┌─ RECORDS

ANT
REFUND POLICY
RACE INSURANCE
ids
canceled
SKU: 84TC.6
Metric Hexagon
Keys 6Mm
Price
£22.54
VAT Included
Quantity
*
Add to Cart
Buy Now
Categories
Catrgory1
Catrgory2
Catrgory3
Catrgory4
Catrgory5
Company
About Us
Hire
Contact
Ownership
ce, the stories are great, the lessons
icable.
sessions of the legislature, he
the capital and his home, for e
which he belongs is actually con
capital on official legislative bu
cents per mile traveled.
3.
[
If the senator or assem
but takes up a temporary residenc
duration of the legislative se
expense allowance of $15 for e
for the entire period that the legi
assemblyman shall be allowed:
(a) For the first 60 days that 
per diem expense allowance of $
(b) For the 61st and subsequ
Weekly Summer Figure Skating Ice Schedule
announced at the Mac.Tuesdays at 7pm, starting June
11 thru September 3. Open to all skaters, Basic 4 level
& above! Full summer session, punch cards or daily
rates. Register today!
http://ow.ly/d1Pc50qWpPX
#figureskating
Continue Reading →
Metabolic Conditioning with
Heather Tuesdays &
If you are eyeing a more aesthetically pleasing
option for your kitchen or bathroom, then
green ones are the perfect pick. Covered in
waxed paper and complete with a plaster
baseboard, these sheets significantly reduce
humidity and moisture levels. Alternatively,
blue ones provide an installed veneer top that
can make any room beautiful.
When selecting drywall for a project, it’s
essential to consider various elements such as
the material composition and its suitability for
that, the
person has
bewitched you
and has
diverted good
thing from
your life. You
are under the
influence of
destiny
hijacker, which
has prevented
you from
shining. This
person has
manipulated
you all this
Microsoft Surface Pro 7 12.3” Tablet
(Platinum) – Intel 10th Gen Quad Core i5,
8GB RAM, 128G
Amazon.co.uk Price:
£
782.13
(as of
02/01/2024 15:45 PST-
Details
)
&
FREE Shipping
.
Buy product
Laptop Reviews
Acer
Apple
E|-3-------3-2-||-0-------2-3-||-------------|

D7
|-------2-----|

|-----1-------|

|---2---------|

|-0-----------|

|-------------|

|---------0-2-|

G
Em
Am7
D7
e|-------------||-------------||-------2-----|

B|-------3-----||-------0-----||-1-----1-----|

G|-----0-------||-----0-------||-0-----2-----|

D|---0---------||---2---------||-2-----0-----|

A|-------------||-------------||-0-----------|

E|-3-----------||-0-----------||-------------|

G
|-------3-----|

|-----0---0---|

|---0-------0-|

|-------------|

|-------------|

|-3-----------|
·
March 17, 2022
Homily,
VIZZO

└─
┌─ RECORDS

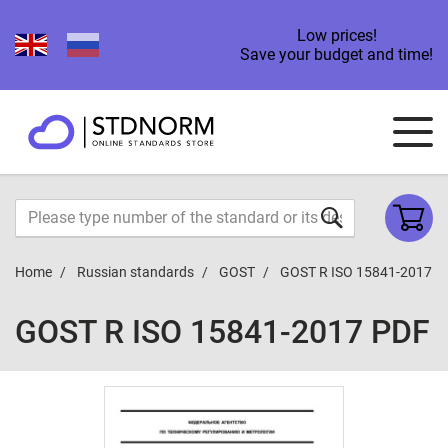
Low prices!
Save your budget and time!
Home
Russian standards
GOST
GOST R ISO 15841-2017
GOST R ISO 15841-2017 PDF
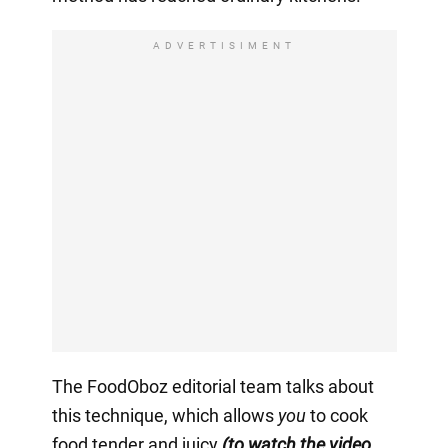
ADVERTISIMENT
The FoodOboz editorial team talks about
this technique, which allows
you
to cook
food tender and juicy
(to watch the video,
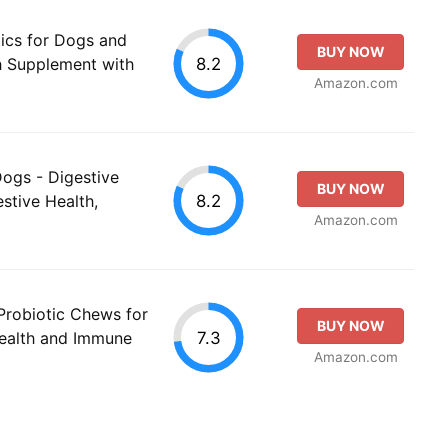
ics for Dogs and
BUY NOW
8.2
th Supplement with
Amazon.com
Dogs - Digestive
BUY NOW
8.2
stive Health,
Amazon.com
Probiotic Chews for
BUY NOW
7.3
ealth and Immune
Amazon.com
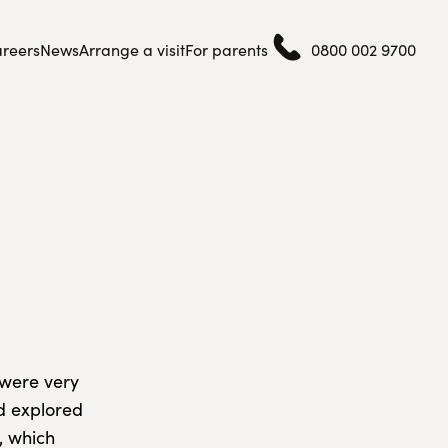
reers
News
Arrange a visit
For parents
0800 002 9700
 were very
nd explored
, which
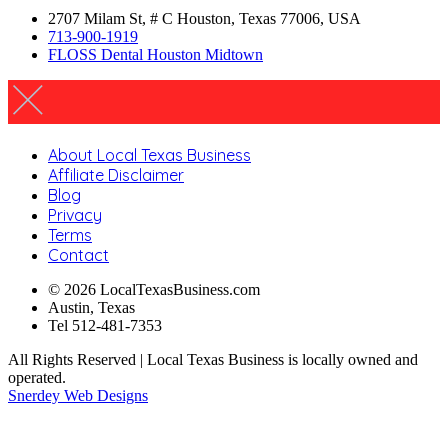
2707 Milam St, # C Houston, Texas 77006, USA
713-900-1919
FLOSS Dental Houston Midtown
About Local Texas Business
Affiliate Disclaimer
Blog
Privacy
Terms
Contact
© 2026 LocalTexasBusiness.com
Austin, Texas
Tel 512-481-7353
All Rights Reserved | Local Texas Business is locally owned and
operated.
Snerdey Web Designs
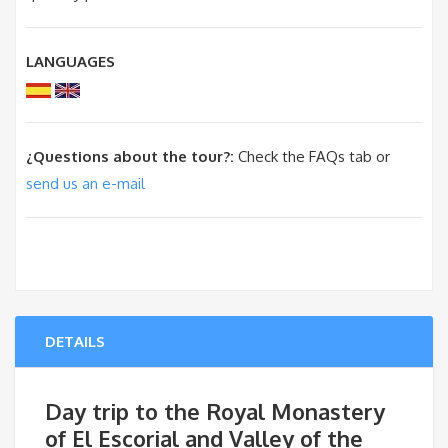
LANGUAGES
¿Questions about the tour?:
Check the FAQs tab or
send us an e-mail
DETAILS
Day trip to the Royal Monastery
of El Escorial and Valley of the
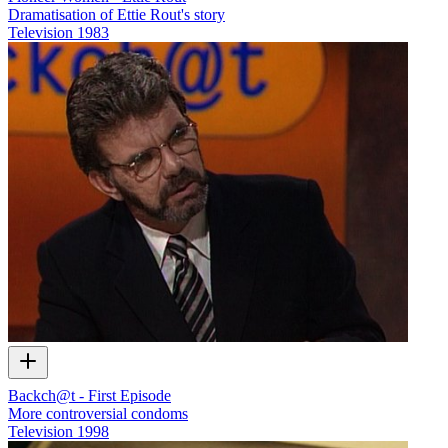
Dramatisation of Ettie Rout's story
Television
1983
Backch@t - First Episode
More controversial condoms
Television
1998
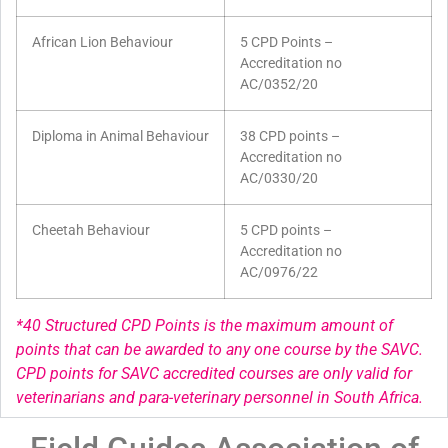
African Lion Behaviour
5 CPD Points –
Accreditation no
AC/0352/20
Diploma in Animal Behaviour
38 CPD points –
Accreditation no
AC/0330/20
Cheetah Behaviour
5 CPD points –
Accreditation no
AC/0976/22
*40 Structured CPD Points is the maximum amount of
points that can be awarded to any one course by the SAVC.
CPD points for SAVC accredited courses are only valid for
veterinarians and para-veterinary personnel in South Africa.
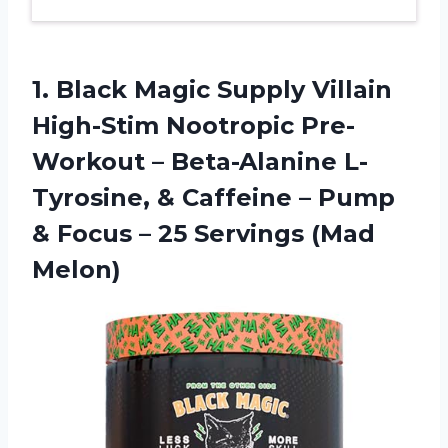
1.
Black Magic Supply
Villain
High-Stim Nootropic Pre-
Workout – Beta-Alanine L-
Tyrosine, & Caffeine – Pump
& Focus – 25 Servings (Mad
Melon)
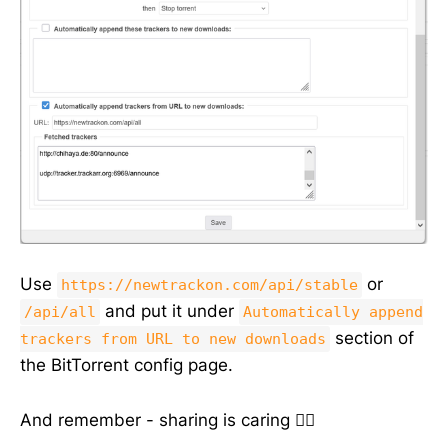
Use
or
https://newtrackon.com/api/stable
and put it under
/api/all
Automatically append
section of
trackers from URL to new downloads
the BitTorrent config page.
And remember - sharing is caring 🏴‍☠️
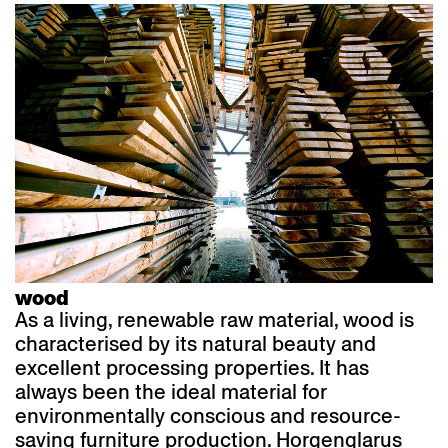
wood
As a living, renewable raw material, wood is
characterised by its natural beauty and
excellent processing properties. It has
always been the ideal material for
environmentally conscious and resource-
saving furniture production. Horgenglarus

└─
┌─ RECORDS

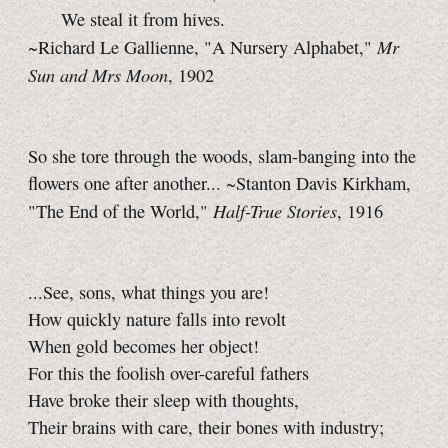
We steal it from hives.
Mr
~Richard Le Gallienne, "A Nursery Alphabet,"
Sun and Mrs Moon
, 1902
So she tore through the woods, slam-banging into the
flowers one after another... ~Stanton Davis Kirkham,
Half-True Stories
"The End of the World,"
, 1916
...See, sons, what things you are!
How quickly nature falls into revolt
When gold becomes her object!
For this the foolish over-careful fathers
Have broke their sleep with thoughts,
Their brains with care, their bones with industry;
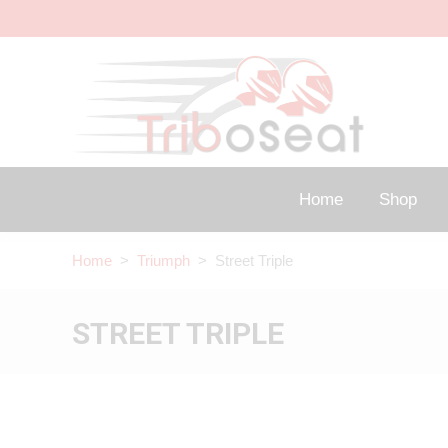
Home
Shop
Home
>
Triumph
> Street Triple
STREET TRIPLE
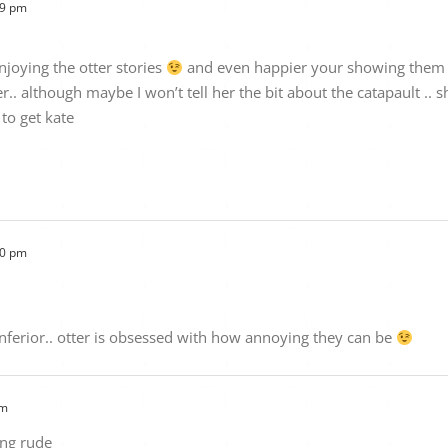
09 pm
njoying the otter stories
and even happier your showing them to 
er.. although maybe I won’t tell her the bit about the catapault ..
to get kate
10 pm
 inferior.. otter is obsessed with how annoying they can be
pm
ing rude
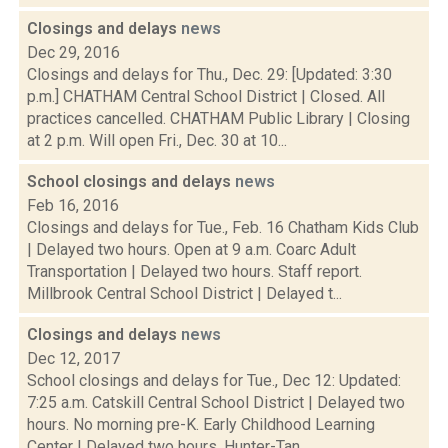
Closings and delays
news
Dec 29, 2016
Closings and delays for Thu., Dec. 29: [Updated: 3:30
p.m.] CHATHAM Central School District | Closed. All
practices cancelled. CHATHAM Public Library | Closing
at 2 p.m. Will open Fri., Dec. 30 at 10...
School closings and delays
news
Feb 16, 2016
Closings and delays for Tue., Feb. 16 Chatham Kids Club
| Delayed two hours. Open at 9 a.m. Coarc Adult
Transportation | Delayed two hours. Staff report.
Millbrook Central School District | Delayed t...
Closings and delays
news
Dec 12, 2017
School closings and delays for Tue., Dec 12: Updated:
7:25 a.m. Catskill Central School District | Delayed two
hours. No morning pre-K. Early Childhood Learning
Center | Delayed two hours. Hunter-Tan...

└─

▶ _TASK TO CARRY OUT_: Find each line in the records above that contains the word "from", and copy those lines.

▶ _ANSWER TO THE PROBLEM_:
thing from
you from
trackers from URL to new downloads
We steal it from hives.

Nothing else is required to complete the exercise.